Quem toma para si a missão de puxar a corda que movimenta a Berlinda de Nossa Senhora de Nazaré inicia a jornada ainda na noite anterior ao Círio. Para garantir um pequeno espaço que permita fechar a mão em torno da corda, centenas de promesseiros passam a noite na Avenida Boulevard Castilhos França, onde o símbolo de devoção é esticado no chão para aguardar o momento do atrelamento à Berlinda. Durante a espera para, enfim, levantar a corda de Nossa Senhora de Nazaré, há quem durma, ore, converse e reencontre amigos.
Já sentindo o cansaço pesando no corpo, a autônoma Maria do Socorro buscava se concentrar para vivenciar, pelo quinto ano consecutivo, a emoção de puxar a corda do Círio. Posicionada ao lado das ferragens da 1ª Estação da Corda, ela chegou ao local ainda às 22h30 de sábado e só iniciaria a procissão por volta das 8h, quando a corda foi atrelada. “O mais cansativo é ter que passar a noite em claro e depois encarar o esforço que é ir na corda. A gente não sabe de onde tira forças, mas quando a gente entrega a corda dela, a sensação é de gratidão e de missão cumprida.”
O que leva a autônoma a participar da corda todos os anos é a saúde da filha. Por esse motivo, não há esforço difícil o suficiente para fazê-la soltar a corda. “Quando vai chegando a hora de levantar a corda, acelera o coração; é inexplicável. Eu sempre fico na 1ª Estação, que fica bem pertinho da Berlinda, então a emoção é ainda maior.”
No caso do agente de portaria Elinaldo Marques, 42 anos, a participação na corda já completa 27 anos. Tudo começou com uma promessa feita por ele e, nos anos seguintes, ele continuou sua missão por pura gratidão à Virgem de Nazaré. “Não existe ano igual. Todo ano é diferente do outro.”
Acompanhado pelos amigos que integram o grupo que, todos os anos, sai junto na corda, Elinaldo não tem dúvidas de que a presença dos amigos ajuda a cumprir a jornada. Neste ano, em especial, o Círio será uma homenagem a um dos integrantes do grupo que faleceu, mas que teve sua memória lembrada na corda do Círio através da enorme bandeira levada pelos amigos. “Faz muita diferença ir na corda acompanhado dos amigos, porque um fortalece o outro. Este ano é um pouco difícil porque perdemos um amigo muito querido.”
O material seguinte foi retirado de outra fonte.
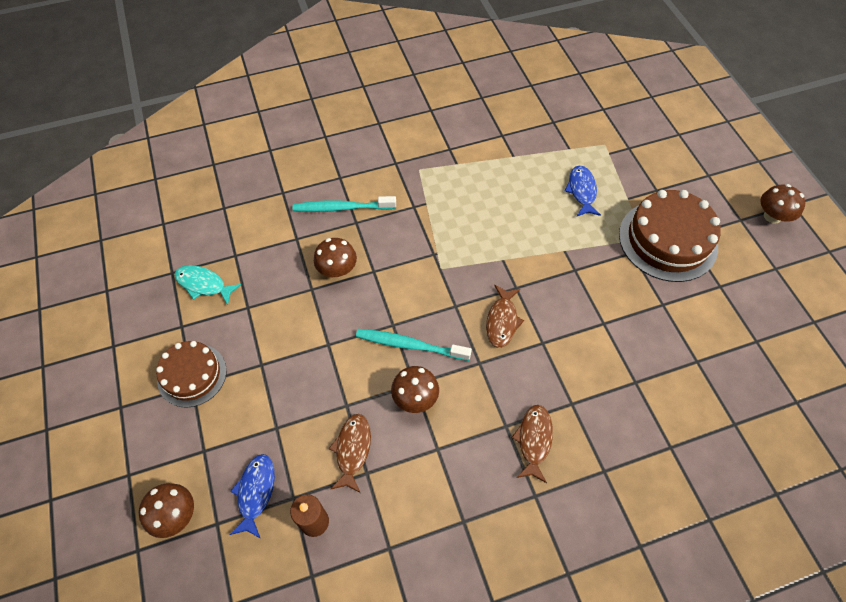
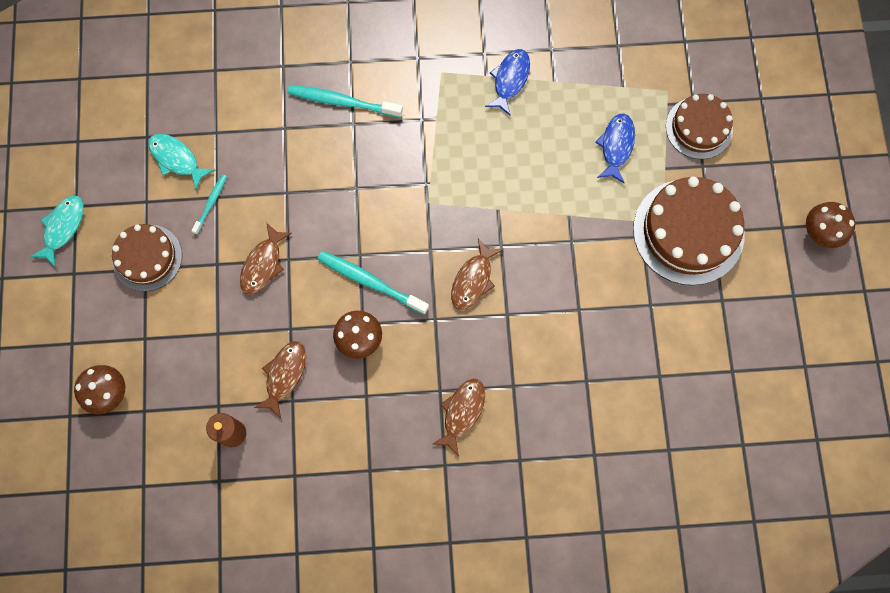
camera: 15 degrees right, 15 degrees up
(103, 368) = (63, 228): none -> turquoise fish
(244, 313) = (211, 203): none -> turquoise toothbrush
(255, 492) = (185, 391): blue fish -> blue fish (510, 80)
(305, 354) = (263, 264): none -> brown fish
(337, 269) = (318, 176): brown mushroom -> none
(641, 164) = (699, 128): none -> brown cake

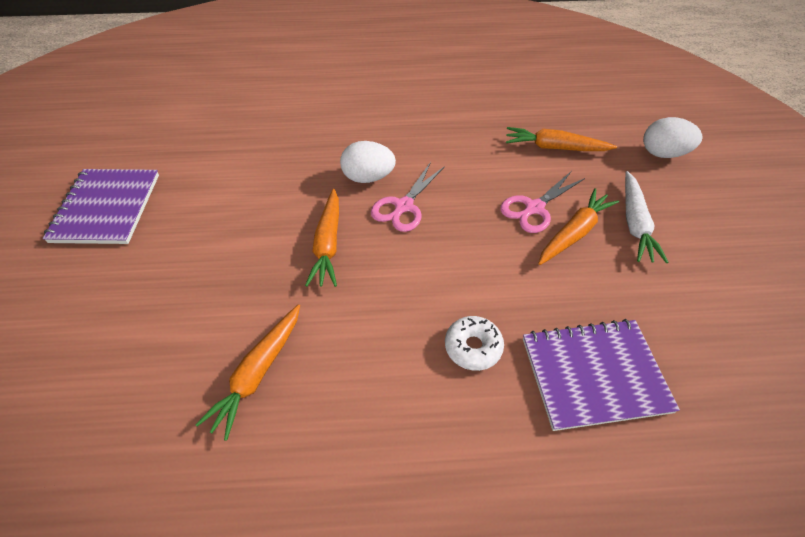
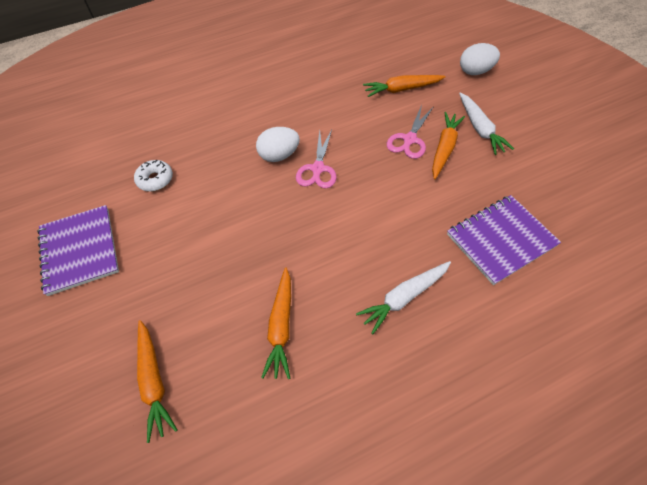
camera: 20 degrees left, 5 degrees up
(328, 244) = (278, 216): orange carrot -> orange carrot (154, 381)
(424, 399) = (404, 297): none -> white carrot
(473, 347) = (417, 251): white donut -> white donut (155, 179)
A autônoma Silvane Pantoja, 37 anos, também acredita que cada novo ano que ela acompanha o Círio na corda é único. “Eu já participo da corda há 12 anos. É uma promessa que eu pago pela saúde da minha filha, e eu vou participar todos os anos enquanto eu tiver vida”, planeja. “Todo ano eu me surpreendo por conseguir seguir até o final. Eu não tenho palavras para descrever o que a gente sente; a gente só consegue sentir mesmo.”
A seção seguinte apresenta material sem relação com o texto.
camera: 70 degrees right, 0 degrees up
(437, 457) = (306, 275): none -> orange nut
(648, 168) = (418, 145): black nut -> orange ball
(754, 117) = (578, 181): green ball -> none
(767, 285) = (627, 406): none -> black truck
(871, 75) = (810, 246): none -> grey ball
Quando o administrador José Roberto Costa Santos, 58 anos, saiu na corda pela primeira vez, ainda não existia a organização dela em estações. A corda mantinha o formato anterior, circular. “Quando eu comecei a sair na corda, ela ainda era circular, não tinham as estações e ninguém cortava a corda”, lembra. “Hoje, o que melhorou é que a procissão é bem mais rápida.”
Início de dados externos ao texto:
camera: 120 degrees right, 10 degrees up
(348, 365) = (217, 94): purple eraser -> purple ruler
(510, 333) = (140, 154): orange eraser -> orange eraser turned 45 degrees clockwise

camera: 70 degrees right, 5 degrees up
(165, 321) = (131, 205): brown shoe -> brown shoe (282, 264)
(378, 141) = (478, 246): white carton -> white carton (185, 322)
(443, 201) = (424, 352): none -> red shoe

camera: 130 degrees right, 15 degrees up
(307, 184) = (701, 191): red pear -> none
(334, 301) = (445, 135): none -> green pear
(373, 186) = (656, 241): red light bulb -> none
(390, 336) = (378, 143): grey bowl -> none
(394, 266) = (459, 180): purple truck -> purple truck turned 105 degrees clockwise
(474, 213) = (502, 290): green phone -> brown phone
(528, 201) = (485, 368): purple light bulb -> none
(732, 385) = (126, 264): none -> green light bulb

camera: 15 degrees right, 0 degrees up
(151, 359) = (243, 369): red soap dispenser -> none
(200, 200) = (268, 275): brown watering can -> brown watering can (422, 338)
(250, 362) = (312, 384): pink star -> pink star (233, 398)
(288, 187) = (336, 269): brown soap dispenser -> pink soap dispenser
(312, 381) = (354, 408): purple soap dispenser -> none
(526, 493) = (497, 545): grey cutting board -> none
Independente do formato da corda, a certeza que José Roberto guarda com ele é de que, enquanto tiver saúde, ele estará na corda do Círio. “Não tem palavras para explicar o que é estar na corda. Tudo é difícil, mas a fé supera tudo. O que a gente sente é só gratidão por poder estar presente por mais um ano, com saúde e com muita fé. Enquanto Deus e Nossa Senhora de Nazaré me permitirem ter saúde, eu vou estar na corda dela.”